Foram os chineses, há oito mil anos, que domesticaram as galinhas. Desde então a humanidade vem comendo ovos, embora de uns anos para cá as discussões em torno do produto despertem mais cizânia que a briga de coxinhas e mortadelas. Ainda assim, há milênios que a embalagem é a mesma – parecido com a Maizena e o sabonete Phebo.
Mas a vida moderna não se cansa de nos oferecer surpresas. No meu tempo de criança, a mãe mandava a gente na quitanda comprar ovo; não havia necessidade de mais recomendações. A única diferença era a coloração da casca e o único cuidado era não deixar o saquinho cair, porque não tinha nem aquela embalagem de papelão.
As galinhas continuam as mesmas de antes – a análise do genoma feita em 2004 mostrou que elas têm raízes pré-históricas e são descendentes diretas dos furiosos Tiranossauros Rex – mas os ovos não são mais todos iguais. Agora tem até ovo com carimbo.
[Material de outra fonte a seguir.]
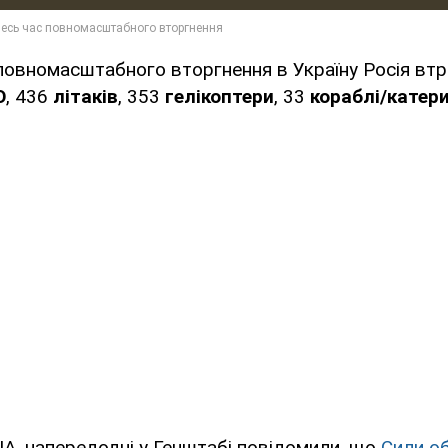
повномасштабного вторгнення в Україну Росія вт
О
, 436
літаків
, 353
гелікоптери
, 33
кораблі/катер
A, напередодні у Генштабі повідомили, що
Сили о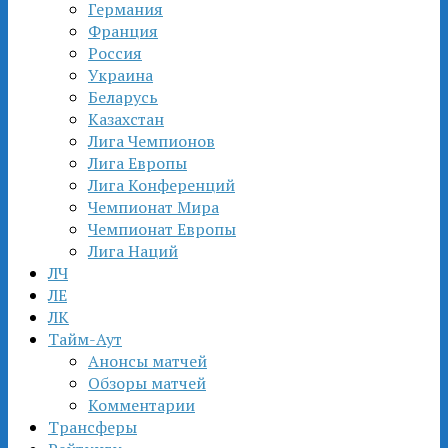
Германия
Франция
Россия
Украина
Беларусь
Казахстан
Лига Чемпионов
Лига Европы
Лига Конференций
Чемпионат Мира
Чемпионат Европы
Лига Наций
ЛЧ
ЛЕ
ЛК
Тайм-Аут
Анонсы матчей
Обзоры матчей
Комментарии
Трансферы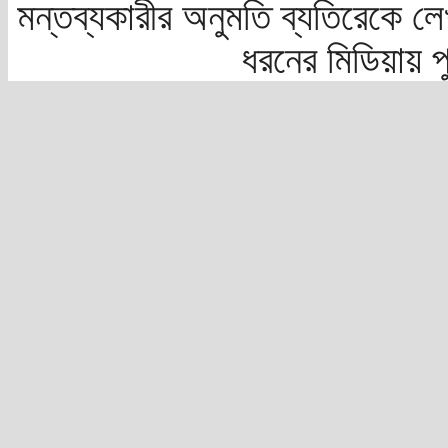
মন্তব্যকারীর অনুমতি ব্যতিরেকে লে
ধরনের মিডিয়ায় 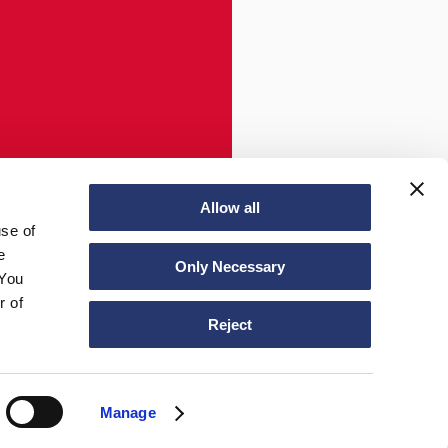
Allow all
use of
e
Only Necessary
 You
r of
Reject
Manage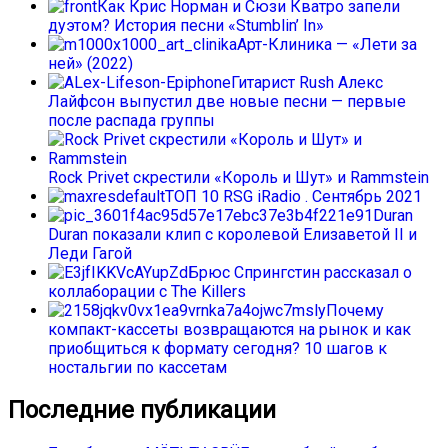
Как Крис Норман и Сюзи Кватро запели
дуэтом? История песни «Stumblin’ In»
Арт-Клиника — «Лети за
ней» (2022)
Гитарист Rush Алекс
Лайфсон выпустил две новые песни — первые
после распада группы
Rock Privet скрестили «Король и Шут» и Rammstein
ТОП 10 RSG iRadio . Сентябрь 2021
Duran
Duran показали клип с королевой Елизаветой II и
Леди Гагой
Брюс Спрингстин рассказал о
коллаборации с The Killers
Почему
компакт-кассеты возвращаются на рынок и как
приобщиться к формату сегодня? 10 шагов к
ностальгии по кассетам
Последние публикации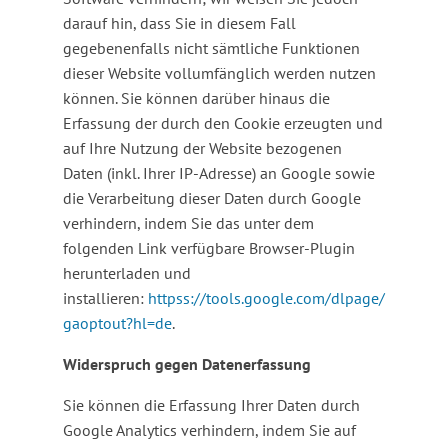
darauf hin, dass Sie in diesem Fall
gegebenenfalls nicht sämtliche Funktionen
dieser Website vollumfänglich werden nutzen
können. Sie können darüber hinaus die
Erfassung der durch den Cookie erzeugten und
auf Ihre Nutzung der Website bezogenen
Daten (inkl. Ihrer IP-Adresse) an Google sowie
die Verarbeitung dieser Daten durch Google
verhindern, indem Sie das unter dem
folgenden Link verfügbare Browser-Plugin
herunterladen und
installieren:
httpss://tools.google.com/dlpage/
gaoptout?hl=de
.
Widerspruch gegen Datenerfassung
Sie können die Erfassung Ihrer Daten durch
Google Analytics verhindern, indem Sie auf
Eu já tinha entendido essa história de ovo caipira, produzido com galinha que cisca e que não fica confinada comendo ração. Respeito. A gema é mesmo mais amarela. Depois vieram os ovos orgânicos e eu comecei a não notar mais a diferença, o que não me preocupou porque eu não sou um especialista e nem tenho tanto interesse no assunto.
Mas a mais recente novidade no mundo das penosas é o happy egg (o que, traduzido para a língua arcaica, quase morta, do português, significa ovo feliz). E fiquei sabendo que aqueles ovos eram produzidos por galinhas alforriadas, criadas livres, fora das gaiolas e das casinhas de madeira das granjas. A publicidade tratou de transferir a felicidade das galináceas para a gema.
Até acredito que uma galinha possa ser mais triste que outra; sabe-se até que galináceos estressados podem perder as penas. E se o preço é salgado, o objetivo é nobre: evitar o sofrimento dos animais, mais uma imposição da vida tão politicamente correta que o mundo persegue no meio dos absurdos generalizados.
A Sociedade Mundial de Proteção dos Animais tem desenvolvido um programa de abate humanitário (sic), que prevê até a instalação de luzes azuis, mais suaves, nas salas de abates de aves, que devem ser frescas e ventiladas. Antes de morrer, levam choque e desmaiam.
É da crença popular que a galinha sofre para expelir os ovos. Certa vez o ex-presidente Lula comparou o cargo com o ato. “É uma coisa mais difícil do que a galinha botar um ovo. É complicado porque lá elas sofrem, mas botam o ovo. Aqui, a gente sofre, sofre, e às vezes o ovo demora mais tempo do que deveria”. Na época não deu para entender. Nem agora.
Mas as novidades não param por aí. As boas casas do ramo já oferecem ovo em pó – integral, diz a embalagem. Difícil imaginar um ovo estalado e frito, mas o produto é para uso profissional, na fabricação de pães, bolos e macarrão. Não sei onde isso vai parar. Daqui a pouco vão dispensar as galinhas do serviço.